Gas contract adds to CITIC woes

Peter Klinger, Yahoo!7 January 2, 2013, 7:04 am
The Sino Iron project in the Pilbara. Picture: Margaret Bertling/The West Australian.

The Sino Iron project in the Pilbara. Picture: Margaret Bertling/The West Australian.

CITIC Pacific, the Chinese owner of the troubled Sino Iron magnetite ore development in the Pilbara, has been forced to buy almost $200 million of gas from Apache and Santos over the past year despite having little use for the fuel.

In the latest blow to the Hong Kong-listed conglomerate, CITIC is understood to have tried to on-sell the gas to other WA industrial consumers while it waits for Sino Iron’s long-overdue construction to come to an end.

But it is unclear if those efforts were successful or if CITIC managed to achieve a higher sale price than the about $7 to $8 a gigajoule it has to pay Apache and Santos.

A CITIC spokesman would not discuss the offtake arrangement.

“CITIC Pacific Mining is fulfilling its contractual gas obligations with Apache and Santos,” he said. “CPM has a number of options in place in managing its gas profile to best suit the needs of the project.”

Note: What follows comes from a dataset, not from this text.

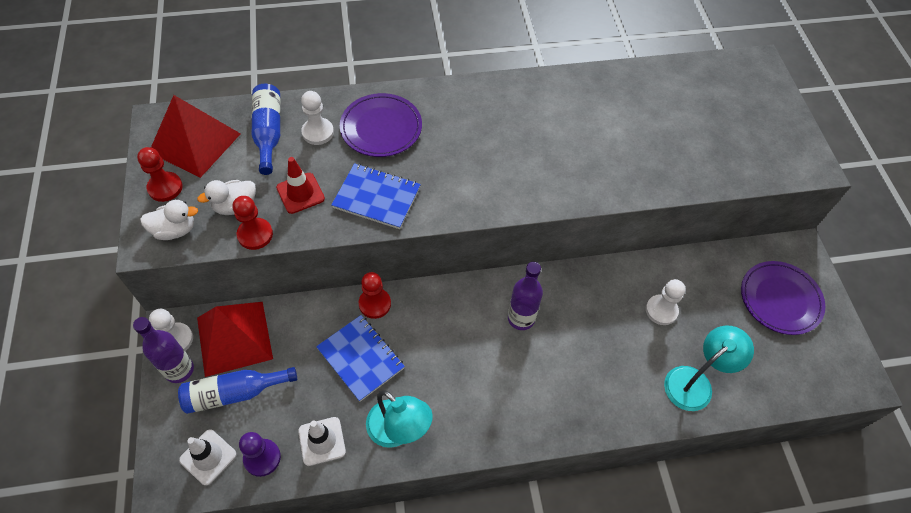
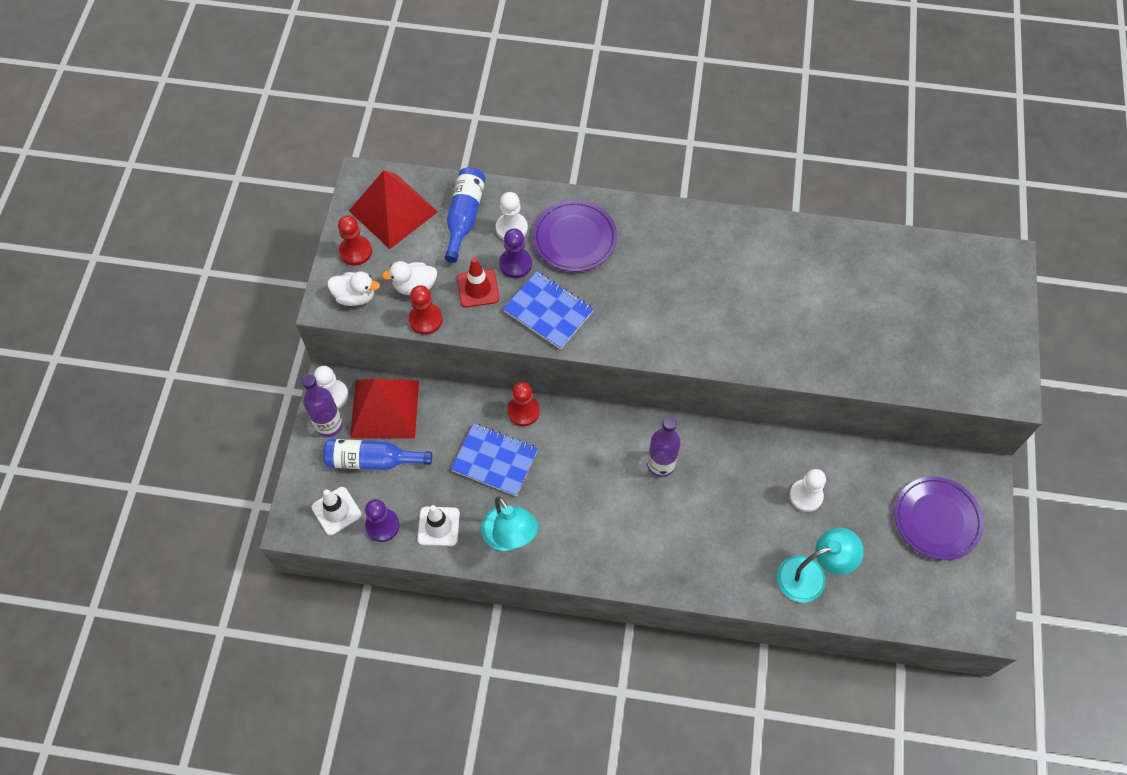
camera: 20 degrees right, 5 degrees up
(331, 163) = (515, 264): none -> purple pawn
(360, 358) = (495, 460): blue notebook -> blue notebook turned 45 degrees counterclockwise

Industry sources had speculated that CITIC may have entered into gas swap arrangements or even tried to get Apache and Santos to delay the start of the gas supply, scheduled for late 2011, because of Sino Iron’s construction delays.

However, Santos has been booking sales revenue from Devil Creek since last year.

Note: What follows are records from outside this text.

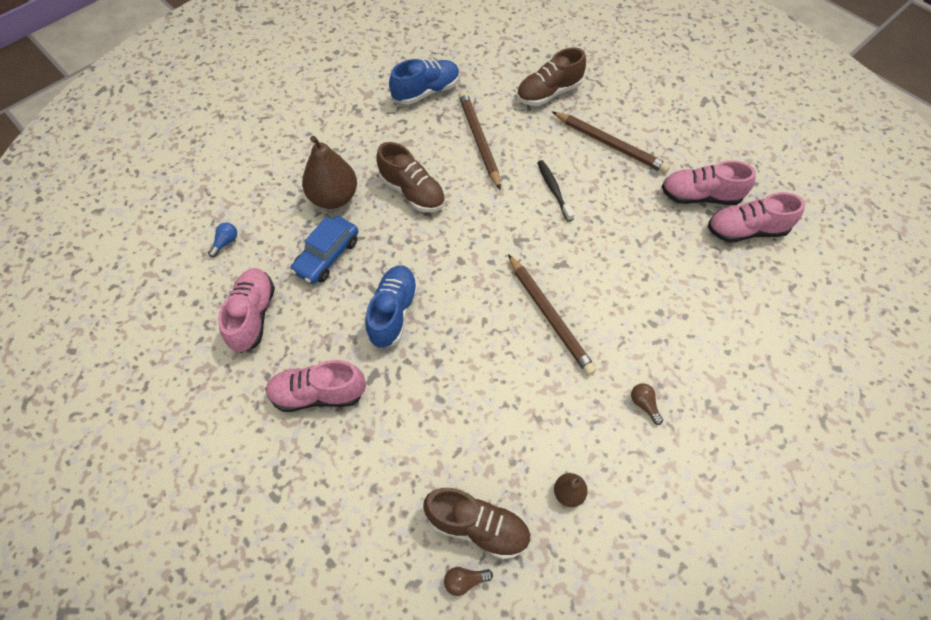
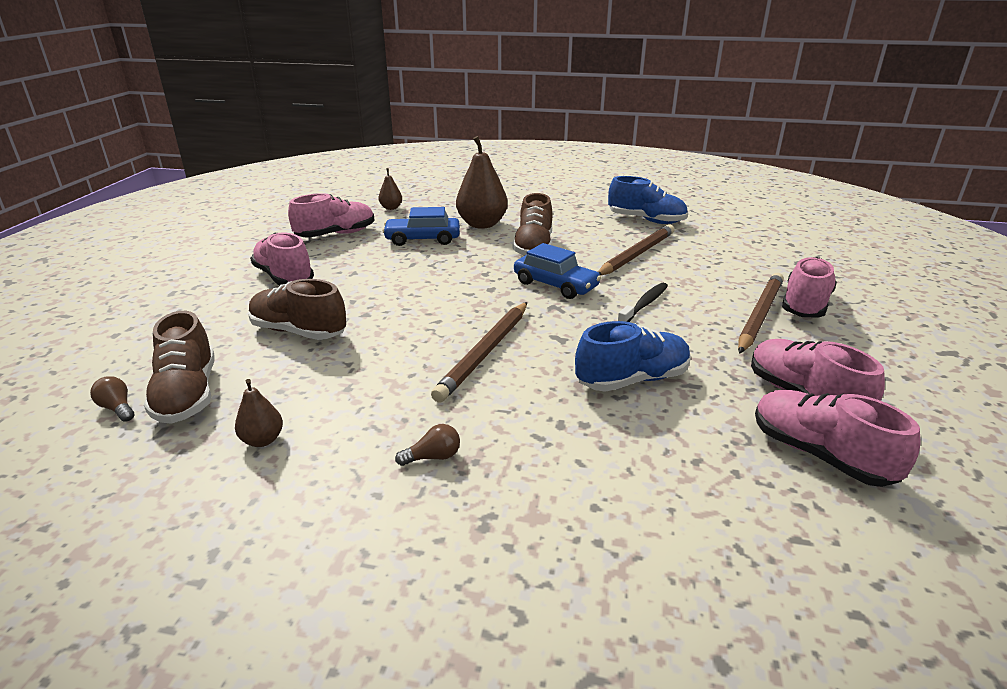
camera: 55 degrees right, 30 degrees down
(226, 242) = (391, 208): blue light bulb -> brown pear
(393, 312) = (397, 279): blue shoe -> blue shoe (632, 380)
(487, 219) = (555, 285): none -> blue car
(548, 93) = (754, 265): brown shoe -> brown shoe (299, 332)
(610, 144) = (759, 315): brown pencil -> brown pencil turned 150 degrees counterclockwise
(615, 114) = (805, 305): none -> pink shoe
(644, 404) = (433, 457): brown light bulb -> brown light bulb turned 45 degrees clockwise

Neither Apache nor Santos would comment.

Under the terms of the offtake deal with the Devil Creek partners, CITIC was to buy up to 65 terajoules of gas a day since late 2011. It is part of a seven-year gas supply agreement that the parties valued at $US1.3 billion in early 2009. At the time the parties referred to a Tapis oil price of about $US50 a barrel — Tapis was last night worth $US114/b — but pointed out that the value of the offtake would be adjusted to match Australia’s consumer price index and, from the fourth year, be indexed to international oil prices.

It means the Sino Iron supply deal is worth at least $US186 million ($179 million) a year.

Sino Iron underpinned construction of the $1.1 billion Devil Creek operation, owned 55 per cent by Apache and 45 per cent by Santos.

Devil Creek produced first gas in December 2011.

Devil Creek can process 220tj/d with an initial output of 110tj/d.

Sino Iron accounts for more than half the output.

The gas is needed for Sino Iron’s energy-intensive magnetite processing operation, to be fired by a 450 megawatt power station and aided by a 51 gigalitre desalination plant. Sino Iron’s construction has been a disaster.

Timetable delays have been accompanied by a 74 per cent budget blowout to $US6.1 billion.

Commissioning of the first of six massive grinding mills has only just begun.